- Emergency 4 box art
- Developer: Sixteen Tons Entertainment
- Publishers: EU: Take-Two Interactive; UK: Bluestone Interactive;
- Series: Emergency
- Platform: Windows
- Release: EU: April 13, 2006;
- Genre: Real-time strategy
- Modes: Single player, Multiplayer

= Emergency 4: Global Fighters for Life =

2006 video game

Emergency 4: Global Fighters for Life (known as 911: First Responders in North America) is a simulation video game developed by German studio Sixteen Tons Entertainment allowing users to manage emergency services on a variety of accidents and/or accident scenes.

==Gameplay==
Directed by their supervisor, the player assumes the role of an incident commander, and is charged with managing a number of vehicles and staff from the fire department, medical rescue, police, and technical services. Progression has been expanded, with a mandatory free-play interlude that involves completing certain objectives.

The game includes 20 missions, as well as the ability to manage a team of emergency response vehicles and professionals.

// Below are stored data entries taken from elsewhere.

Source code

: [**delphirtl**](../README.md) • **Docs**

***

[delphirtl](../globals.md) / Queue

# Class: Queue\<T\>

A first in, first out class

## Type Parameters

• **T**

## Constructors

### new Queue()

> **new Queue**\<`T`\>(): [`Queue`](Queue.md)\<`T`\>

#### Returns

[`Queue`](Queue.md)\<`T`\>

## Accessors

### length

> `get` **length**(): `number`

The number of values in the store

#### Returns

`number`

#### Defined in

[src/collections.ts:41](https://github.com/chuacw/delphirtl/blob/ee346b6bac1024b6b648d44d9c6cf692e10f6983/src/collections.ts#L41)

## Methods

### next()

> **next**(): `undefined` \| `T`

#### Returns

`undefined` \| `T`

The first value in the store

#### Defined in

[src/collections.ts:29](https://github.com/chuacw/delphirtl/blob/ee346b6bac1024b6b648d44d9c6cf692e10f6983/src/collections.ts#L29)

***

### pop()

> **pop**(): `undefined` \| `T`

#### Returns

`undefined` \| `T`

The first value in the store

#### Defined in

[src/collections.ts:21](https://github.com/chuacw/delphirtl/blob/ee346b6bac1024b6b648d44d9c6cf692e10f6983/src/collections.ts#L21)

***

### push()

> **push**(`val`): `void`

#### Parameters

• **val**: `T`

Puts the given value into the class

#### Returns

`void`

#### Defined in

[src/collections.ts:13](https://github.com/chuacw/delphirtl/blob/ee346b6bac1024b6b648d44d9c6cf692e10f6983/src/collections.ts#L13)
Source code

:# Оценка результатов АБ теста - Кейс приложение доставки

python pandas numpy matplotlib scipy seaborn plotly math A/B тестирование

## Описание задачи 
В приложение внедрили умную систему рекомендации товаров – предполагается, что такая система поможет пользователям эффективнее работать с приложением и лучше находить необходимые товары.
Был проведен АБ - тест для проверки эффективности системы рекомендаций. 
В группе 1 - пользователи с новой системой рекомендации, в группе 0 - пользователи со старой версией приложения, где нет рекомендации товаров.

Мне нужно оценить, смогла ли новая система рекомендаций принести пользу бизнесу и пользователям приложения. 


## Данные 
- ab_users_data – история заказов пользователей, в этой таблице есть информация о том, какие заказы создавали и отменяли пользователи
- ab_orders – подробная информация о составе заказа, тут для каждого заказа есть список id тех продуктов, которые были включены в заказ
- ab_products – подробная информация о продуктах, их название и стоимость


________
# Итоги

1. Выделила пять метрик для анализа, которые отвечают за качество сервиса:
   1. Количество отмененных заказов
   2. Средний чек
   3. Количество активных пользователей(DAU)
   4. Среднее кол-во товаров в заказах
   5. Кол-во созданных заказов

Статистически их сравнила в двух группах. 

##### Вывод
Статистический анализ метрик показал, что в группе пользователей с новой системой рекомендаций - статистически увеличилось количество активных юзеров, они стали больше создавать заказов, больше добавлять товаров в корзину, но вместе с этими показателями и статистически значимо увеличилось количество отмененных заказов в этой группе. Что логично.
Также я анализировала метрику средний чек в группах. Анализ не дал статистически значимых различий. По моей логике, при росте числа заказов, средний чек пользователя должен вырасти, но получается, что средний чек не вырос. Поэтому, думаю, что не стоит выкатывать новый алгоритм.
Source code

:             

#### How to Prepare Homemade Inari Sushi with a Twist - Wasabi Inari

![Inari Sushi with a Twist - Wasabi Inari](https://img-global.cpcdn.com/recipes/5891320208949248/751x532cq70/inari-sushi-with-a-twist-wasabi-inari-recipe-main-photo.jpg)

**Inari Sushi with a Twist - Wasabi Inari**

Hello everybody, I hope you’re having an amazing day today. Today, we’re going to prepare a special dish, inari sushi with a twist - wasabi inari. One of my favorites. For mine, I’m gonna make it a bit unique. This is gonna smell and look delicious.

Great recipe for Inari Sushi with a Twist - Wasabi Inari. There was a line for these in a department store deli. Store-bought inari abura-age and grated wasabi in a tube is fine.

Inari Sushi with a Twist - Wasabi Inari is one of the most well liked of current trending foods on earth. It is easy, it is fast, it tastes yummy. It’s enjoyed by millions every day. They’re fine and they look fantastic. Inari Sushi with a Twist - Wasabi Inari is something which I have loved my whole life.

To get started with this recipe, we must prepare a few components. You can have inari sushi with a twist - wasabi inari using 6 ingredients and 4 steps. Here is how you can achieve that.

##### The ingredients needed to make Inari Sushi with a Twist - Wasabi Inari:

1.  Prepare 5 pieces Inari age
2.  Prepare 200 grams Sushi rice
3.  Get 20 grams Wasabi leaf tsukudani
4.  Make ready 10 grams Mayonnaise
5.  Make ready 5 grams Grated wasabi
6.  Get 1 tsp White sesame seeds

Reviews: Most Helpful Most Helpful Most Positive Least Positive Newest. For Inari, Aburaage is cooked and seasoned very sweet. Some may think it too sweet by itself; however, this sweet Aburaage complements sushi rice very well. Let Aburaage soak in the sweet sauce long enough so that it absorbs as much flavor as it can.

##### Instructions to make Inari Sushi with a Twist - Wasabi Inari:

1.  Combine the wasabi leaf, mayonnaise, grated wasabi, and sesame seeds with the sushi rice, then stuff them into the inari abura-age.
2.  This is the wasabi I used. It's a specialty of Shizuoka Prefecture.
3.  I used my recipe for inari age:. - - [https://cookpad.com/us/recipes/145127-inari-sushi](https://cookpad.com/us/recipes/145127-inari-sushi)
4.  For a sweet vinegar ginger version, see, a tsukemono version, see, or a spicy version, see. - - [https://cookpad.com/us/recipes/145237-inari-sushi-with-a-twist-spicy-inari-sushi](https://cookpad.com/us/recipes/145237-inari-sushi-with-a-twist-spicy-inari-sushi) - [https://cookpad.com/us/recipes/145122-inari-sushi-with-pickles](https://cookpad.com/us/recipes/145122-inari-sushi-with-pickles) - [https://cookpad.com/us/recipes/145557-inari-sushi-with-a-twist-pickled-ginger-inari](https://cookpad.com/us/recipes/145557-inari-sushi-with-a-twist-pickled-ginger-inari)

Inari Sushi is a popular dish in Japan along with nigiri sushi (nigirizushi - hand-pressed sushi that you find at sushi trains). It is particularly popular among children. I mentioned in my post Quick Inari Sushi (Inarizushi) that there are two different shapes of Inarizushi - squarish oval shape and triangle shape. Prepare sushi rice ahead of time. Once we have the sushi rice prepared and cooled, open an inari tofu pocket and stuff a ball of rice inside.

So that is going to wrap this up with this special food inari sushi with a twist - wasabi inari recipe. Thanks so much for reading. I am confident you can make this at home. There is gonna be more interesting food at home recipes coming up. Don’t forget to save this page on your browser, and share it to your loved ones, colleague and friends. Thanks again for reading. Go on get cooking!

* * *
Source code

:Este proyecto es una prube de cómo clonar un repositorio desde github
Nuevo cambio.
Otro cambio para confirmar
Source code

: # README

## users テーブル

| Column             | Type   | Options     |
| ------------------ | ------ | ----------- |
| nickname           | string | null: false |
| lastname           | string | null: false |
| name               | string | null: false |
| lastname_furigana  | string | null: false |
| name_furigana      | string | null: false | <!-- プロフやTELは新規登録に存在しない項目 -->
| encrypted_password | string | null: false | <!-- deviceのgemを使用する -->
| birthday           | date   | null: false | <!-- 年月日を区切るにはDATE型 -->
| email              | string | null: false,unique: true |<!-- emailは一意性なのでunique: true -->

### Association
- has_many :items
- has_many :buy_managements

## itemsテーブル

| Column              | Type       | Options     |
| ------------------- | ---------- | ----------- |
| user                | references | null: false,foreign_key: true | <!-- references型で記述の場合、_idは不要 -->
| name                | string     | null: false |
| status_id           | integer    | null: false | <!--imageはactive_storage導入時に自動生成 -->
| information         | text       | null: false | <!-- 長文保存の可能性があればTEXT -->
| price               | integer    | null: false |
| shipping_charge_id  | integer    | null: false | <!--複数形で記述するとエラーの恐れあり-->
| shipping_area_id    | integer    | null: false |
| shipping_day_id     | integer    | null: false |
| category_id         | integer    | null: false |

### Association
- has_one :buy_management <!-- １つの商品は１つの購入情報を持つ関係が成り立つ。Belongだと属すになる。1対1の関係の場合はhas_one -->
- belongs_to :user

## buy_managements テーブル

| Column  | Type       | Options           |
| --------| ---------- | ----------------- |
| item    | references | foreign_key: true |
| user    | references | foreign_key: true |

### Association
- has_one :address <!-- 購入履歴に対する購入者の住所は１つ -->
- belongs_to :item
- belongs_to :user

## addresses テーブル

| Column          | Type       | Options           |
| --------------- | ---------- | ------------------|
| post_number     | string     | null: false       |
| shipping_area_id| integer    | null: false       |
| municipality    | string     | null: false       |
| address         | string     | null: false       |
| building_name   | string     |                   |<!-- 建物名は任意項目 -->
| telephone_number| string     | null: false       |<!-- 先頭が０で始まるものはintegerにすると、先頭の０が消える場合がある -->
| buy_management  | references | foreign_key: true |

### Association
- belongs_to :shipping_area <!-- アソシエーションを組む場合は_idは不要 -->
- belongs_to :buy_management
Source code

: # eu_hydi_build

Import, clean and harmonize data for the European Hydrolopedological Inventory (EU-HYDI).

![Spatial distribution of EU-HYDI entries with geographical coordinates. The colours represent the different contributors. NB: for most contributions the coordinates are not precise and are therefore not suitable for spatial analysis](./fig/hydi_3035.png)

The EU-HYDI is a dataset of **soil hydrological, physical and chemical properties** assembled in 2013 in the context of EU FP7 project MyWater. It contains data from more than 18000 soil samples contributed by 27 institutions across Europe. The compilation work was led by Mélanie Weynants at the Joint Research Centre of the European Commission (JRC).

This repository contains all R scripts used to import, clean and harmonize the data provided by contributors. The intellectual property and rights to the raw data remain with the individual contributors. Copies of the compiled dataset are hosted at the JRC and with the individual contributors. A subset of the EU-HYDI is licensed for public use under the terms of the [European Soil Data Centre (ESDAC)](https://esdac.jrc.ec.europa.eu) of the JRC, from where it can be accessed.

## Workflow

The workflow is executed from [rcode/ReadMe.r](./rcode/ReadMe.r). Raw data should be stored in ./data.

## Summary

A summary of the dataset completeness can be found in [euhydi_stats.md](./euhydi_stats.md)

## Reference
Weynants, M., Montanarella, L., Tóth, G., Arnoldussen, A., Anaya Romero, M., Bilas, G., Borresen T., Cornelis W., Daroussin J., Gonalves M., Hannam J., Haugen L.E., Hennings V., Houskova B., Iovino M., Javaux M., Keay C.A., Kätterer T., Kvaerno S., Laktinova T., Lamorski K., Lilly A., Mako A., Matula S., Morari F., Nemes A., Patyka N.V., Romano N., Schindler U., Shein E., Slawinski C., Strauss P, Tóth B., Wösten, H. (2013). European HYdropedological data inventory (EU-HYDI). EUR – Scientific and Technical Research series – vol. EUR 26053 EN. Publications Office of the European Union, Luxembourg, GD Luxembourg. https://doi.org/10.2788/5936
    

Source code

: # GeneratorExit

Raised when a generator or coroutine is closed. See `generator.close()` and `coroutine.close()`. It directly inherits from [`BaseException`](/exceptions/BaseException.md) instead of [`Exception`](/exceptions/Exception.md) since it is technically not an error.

Emergency 4 boasts several improvements in user-friendliness over previous games in the Emergency series. For instance, it is possible to dispatch multiple vehicles at the same time and order them to arrive at a specific location. Casualties, criminals and fires are now properly marked on the map, and a counter now indicates the amount of casualties still present in the area. Doctors, firefighters and marksmen have better automation.

A deluxe release includes three extra oversea missions and support for voice commands.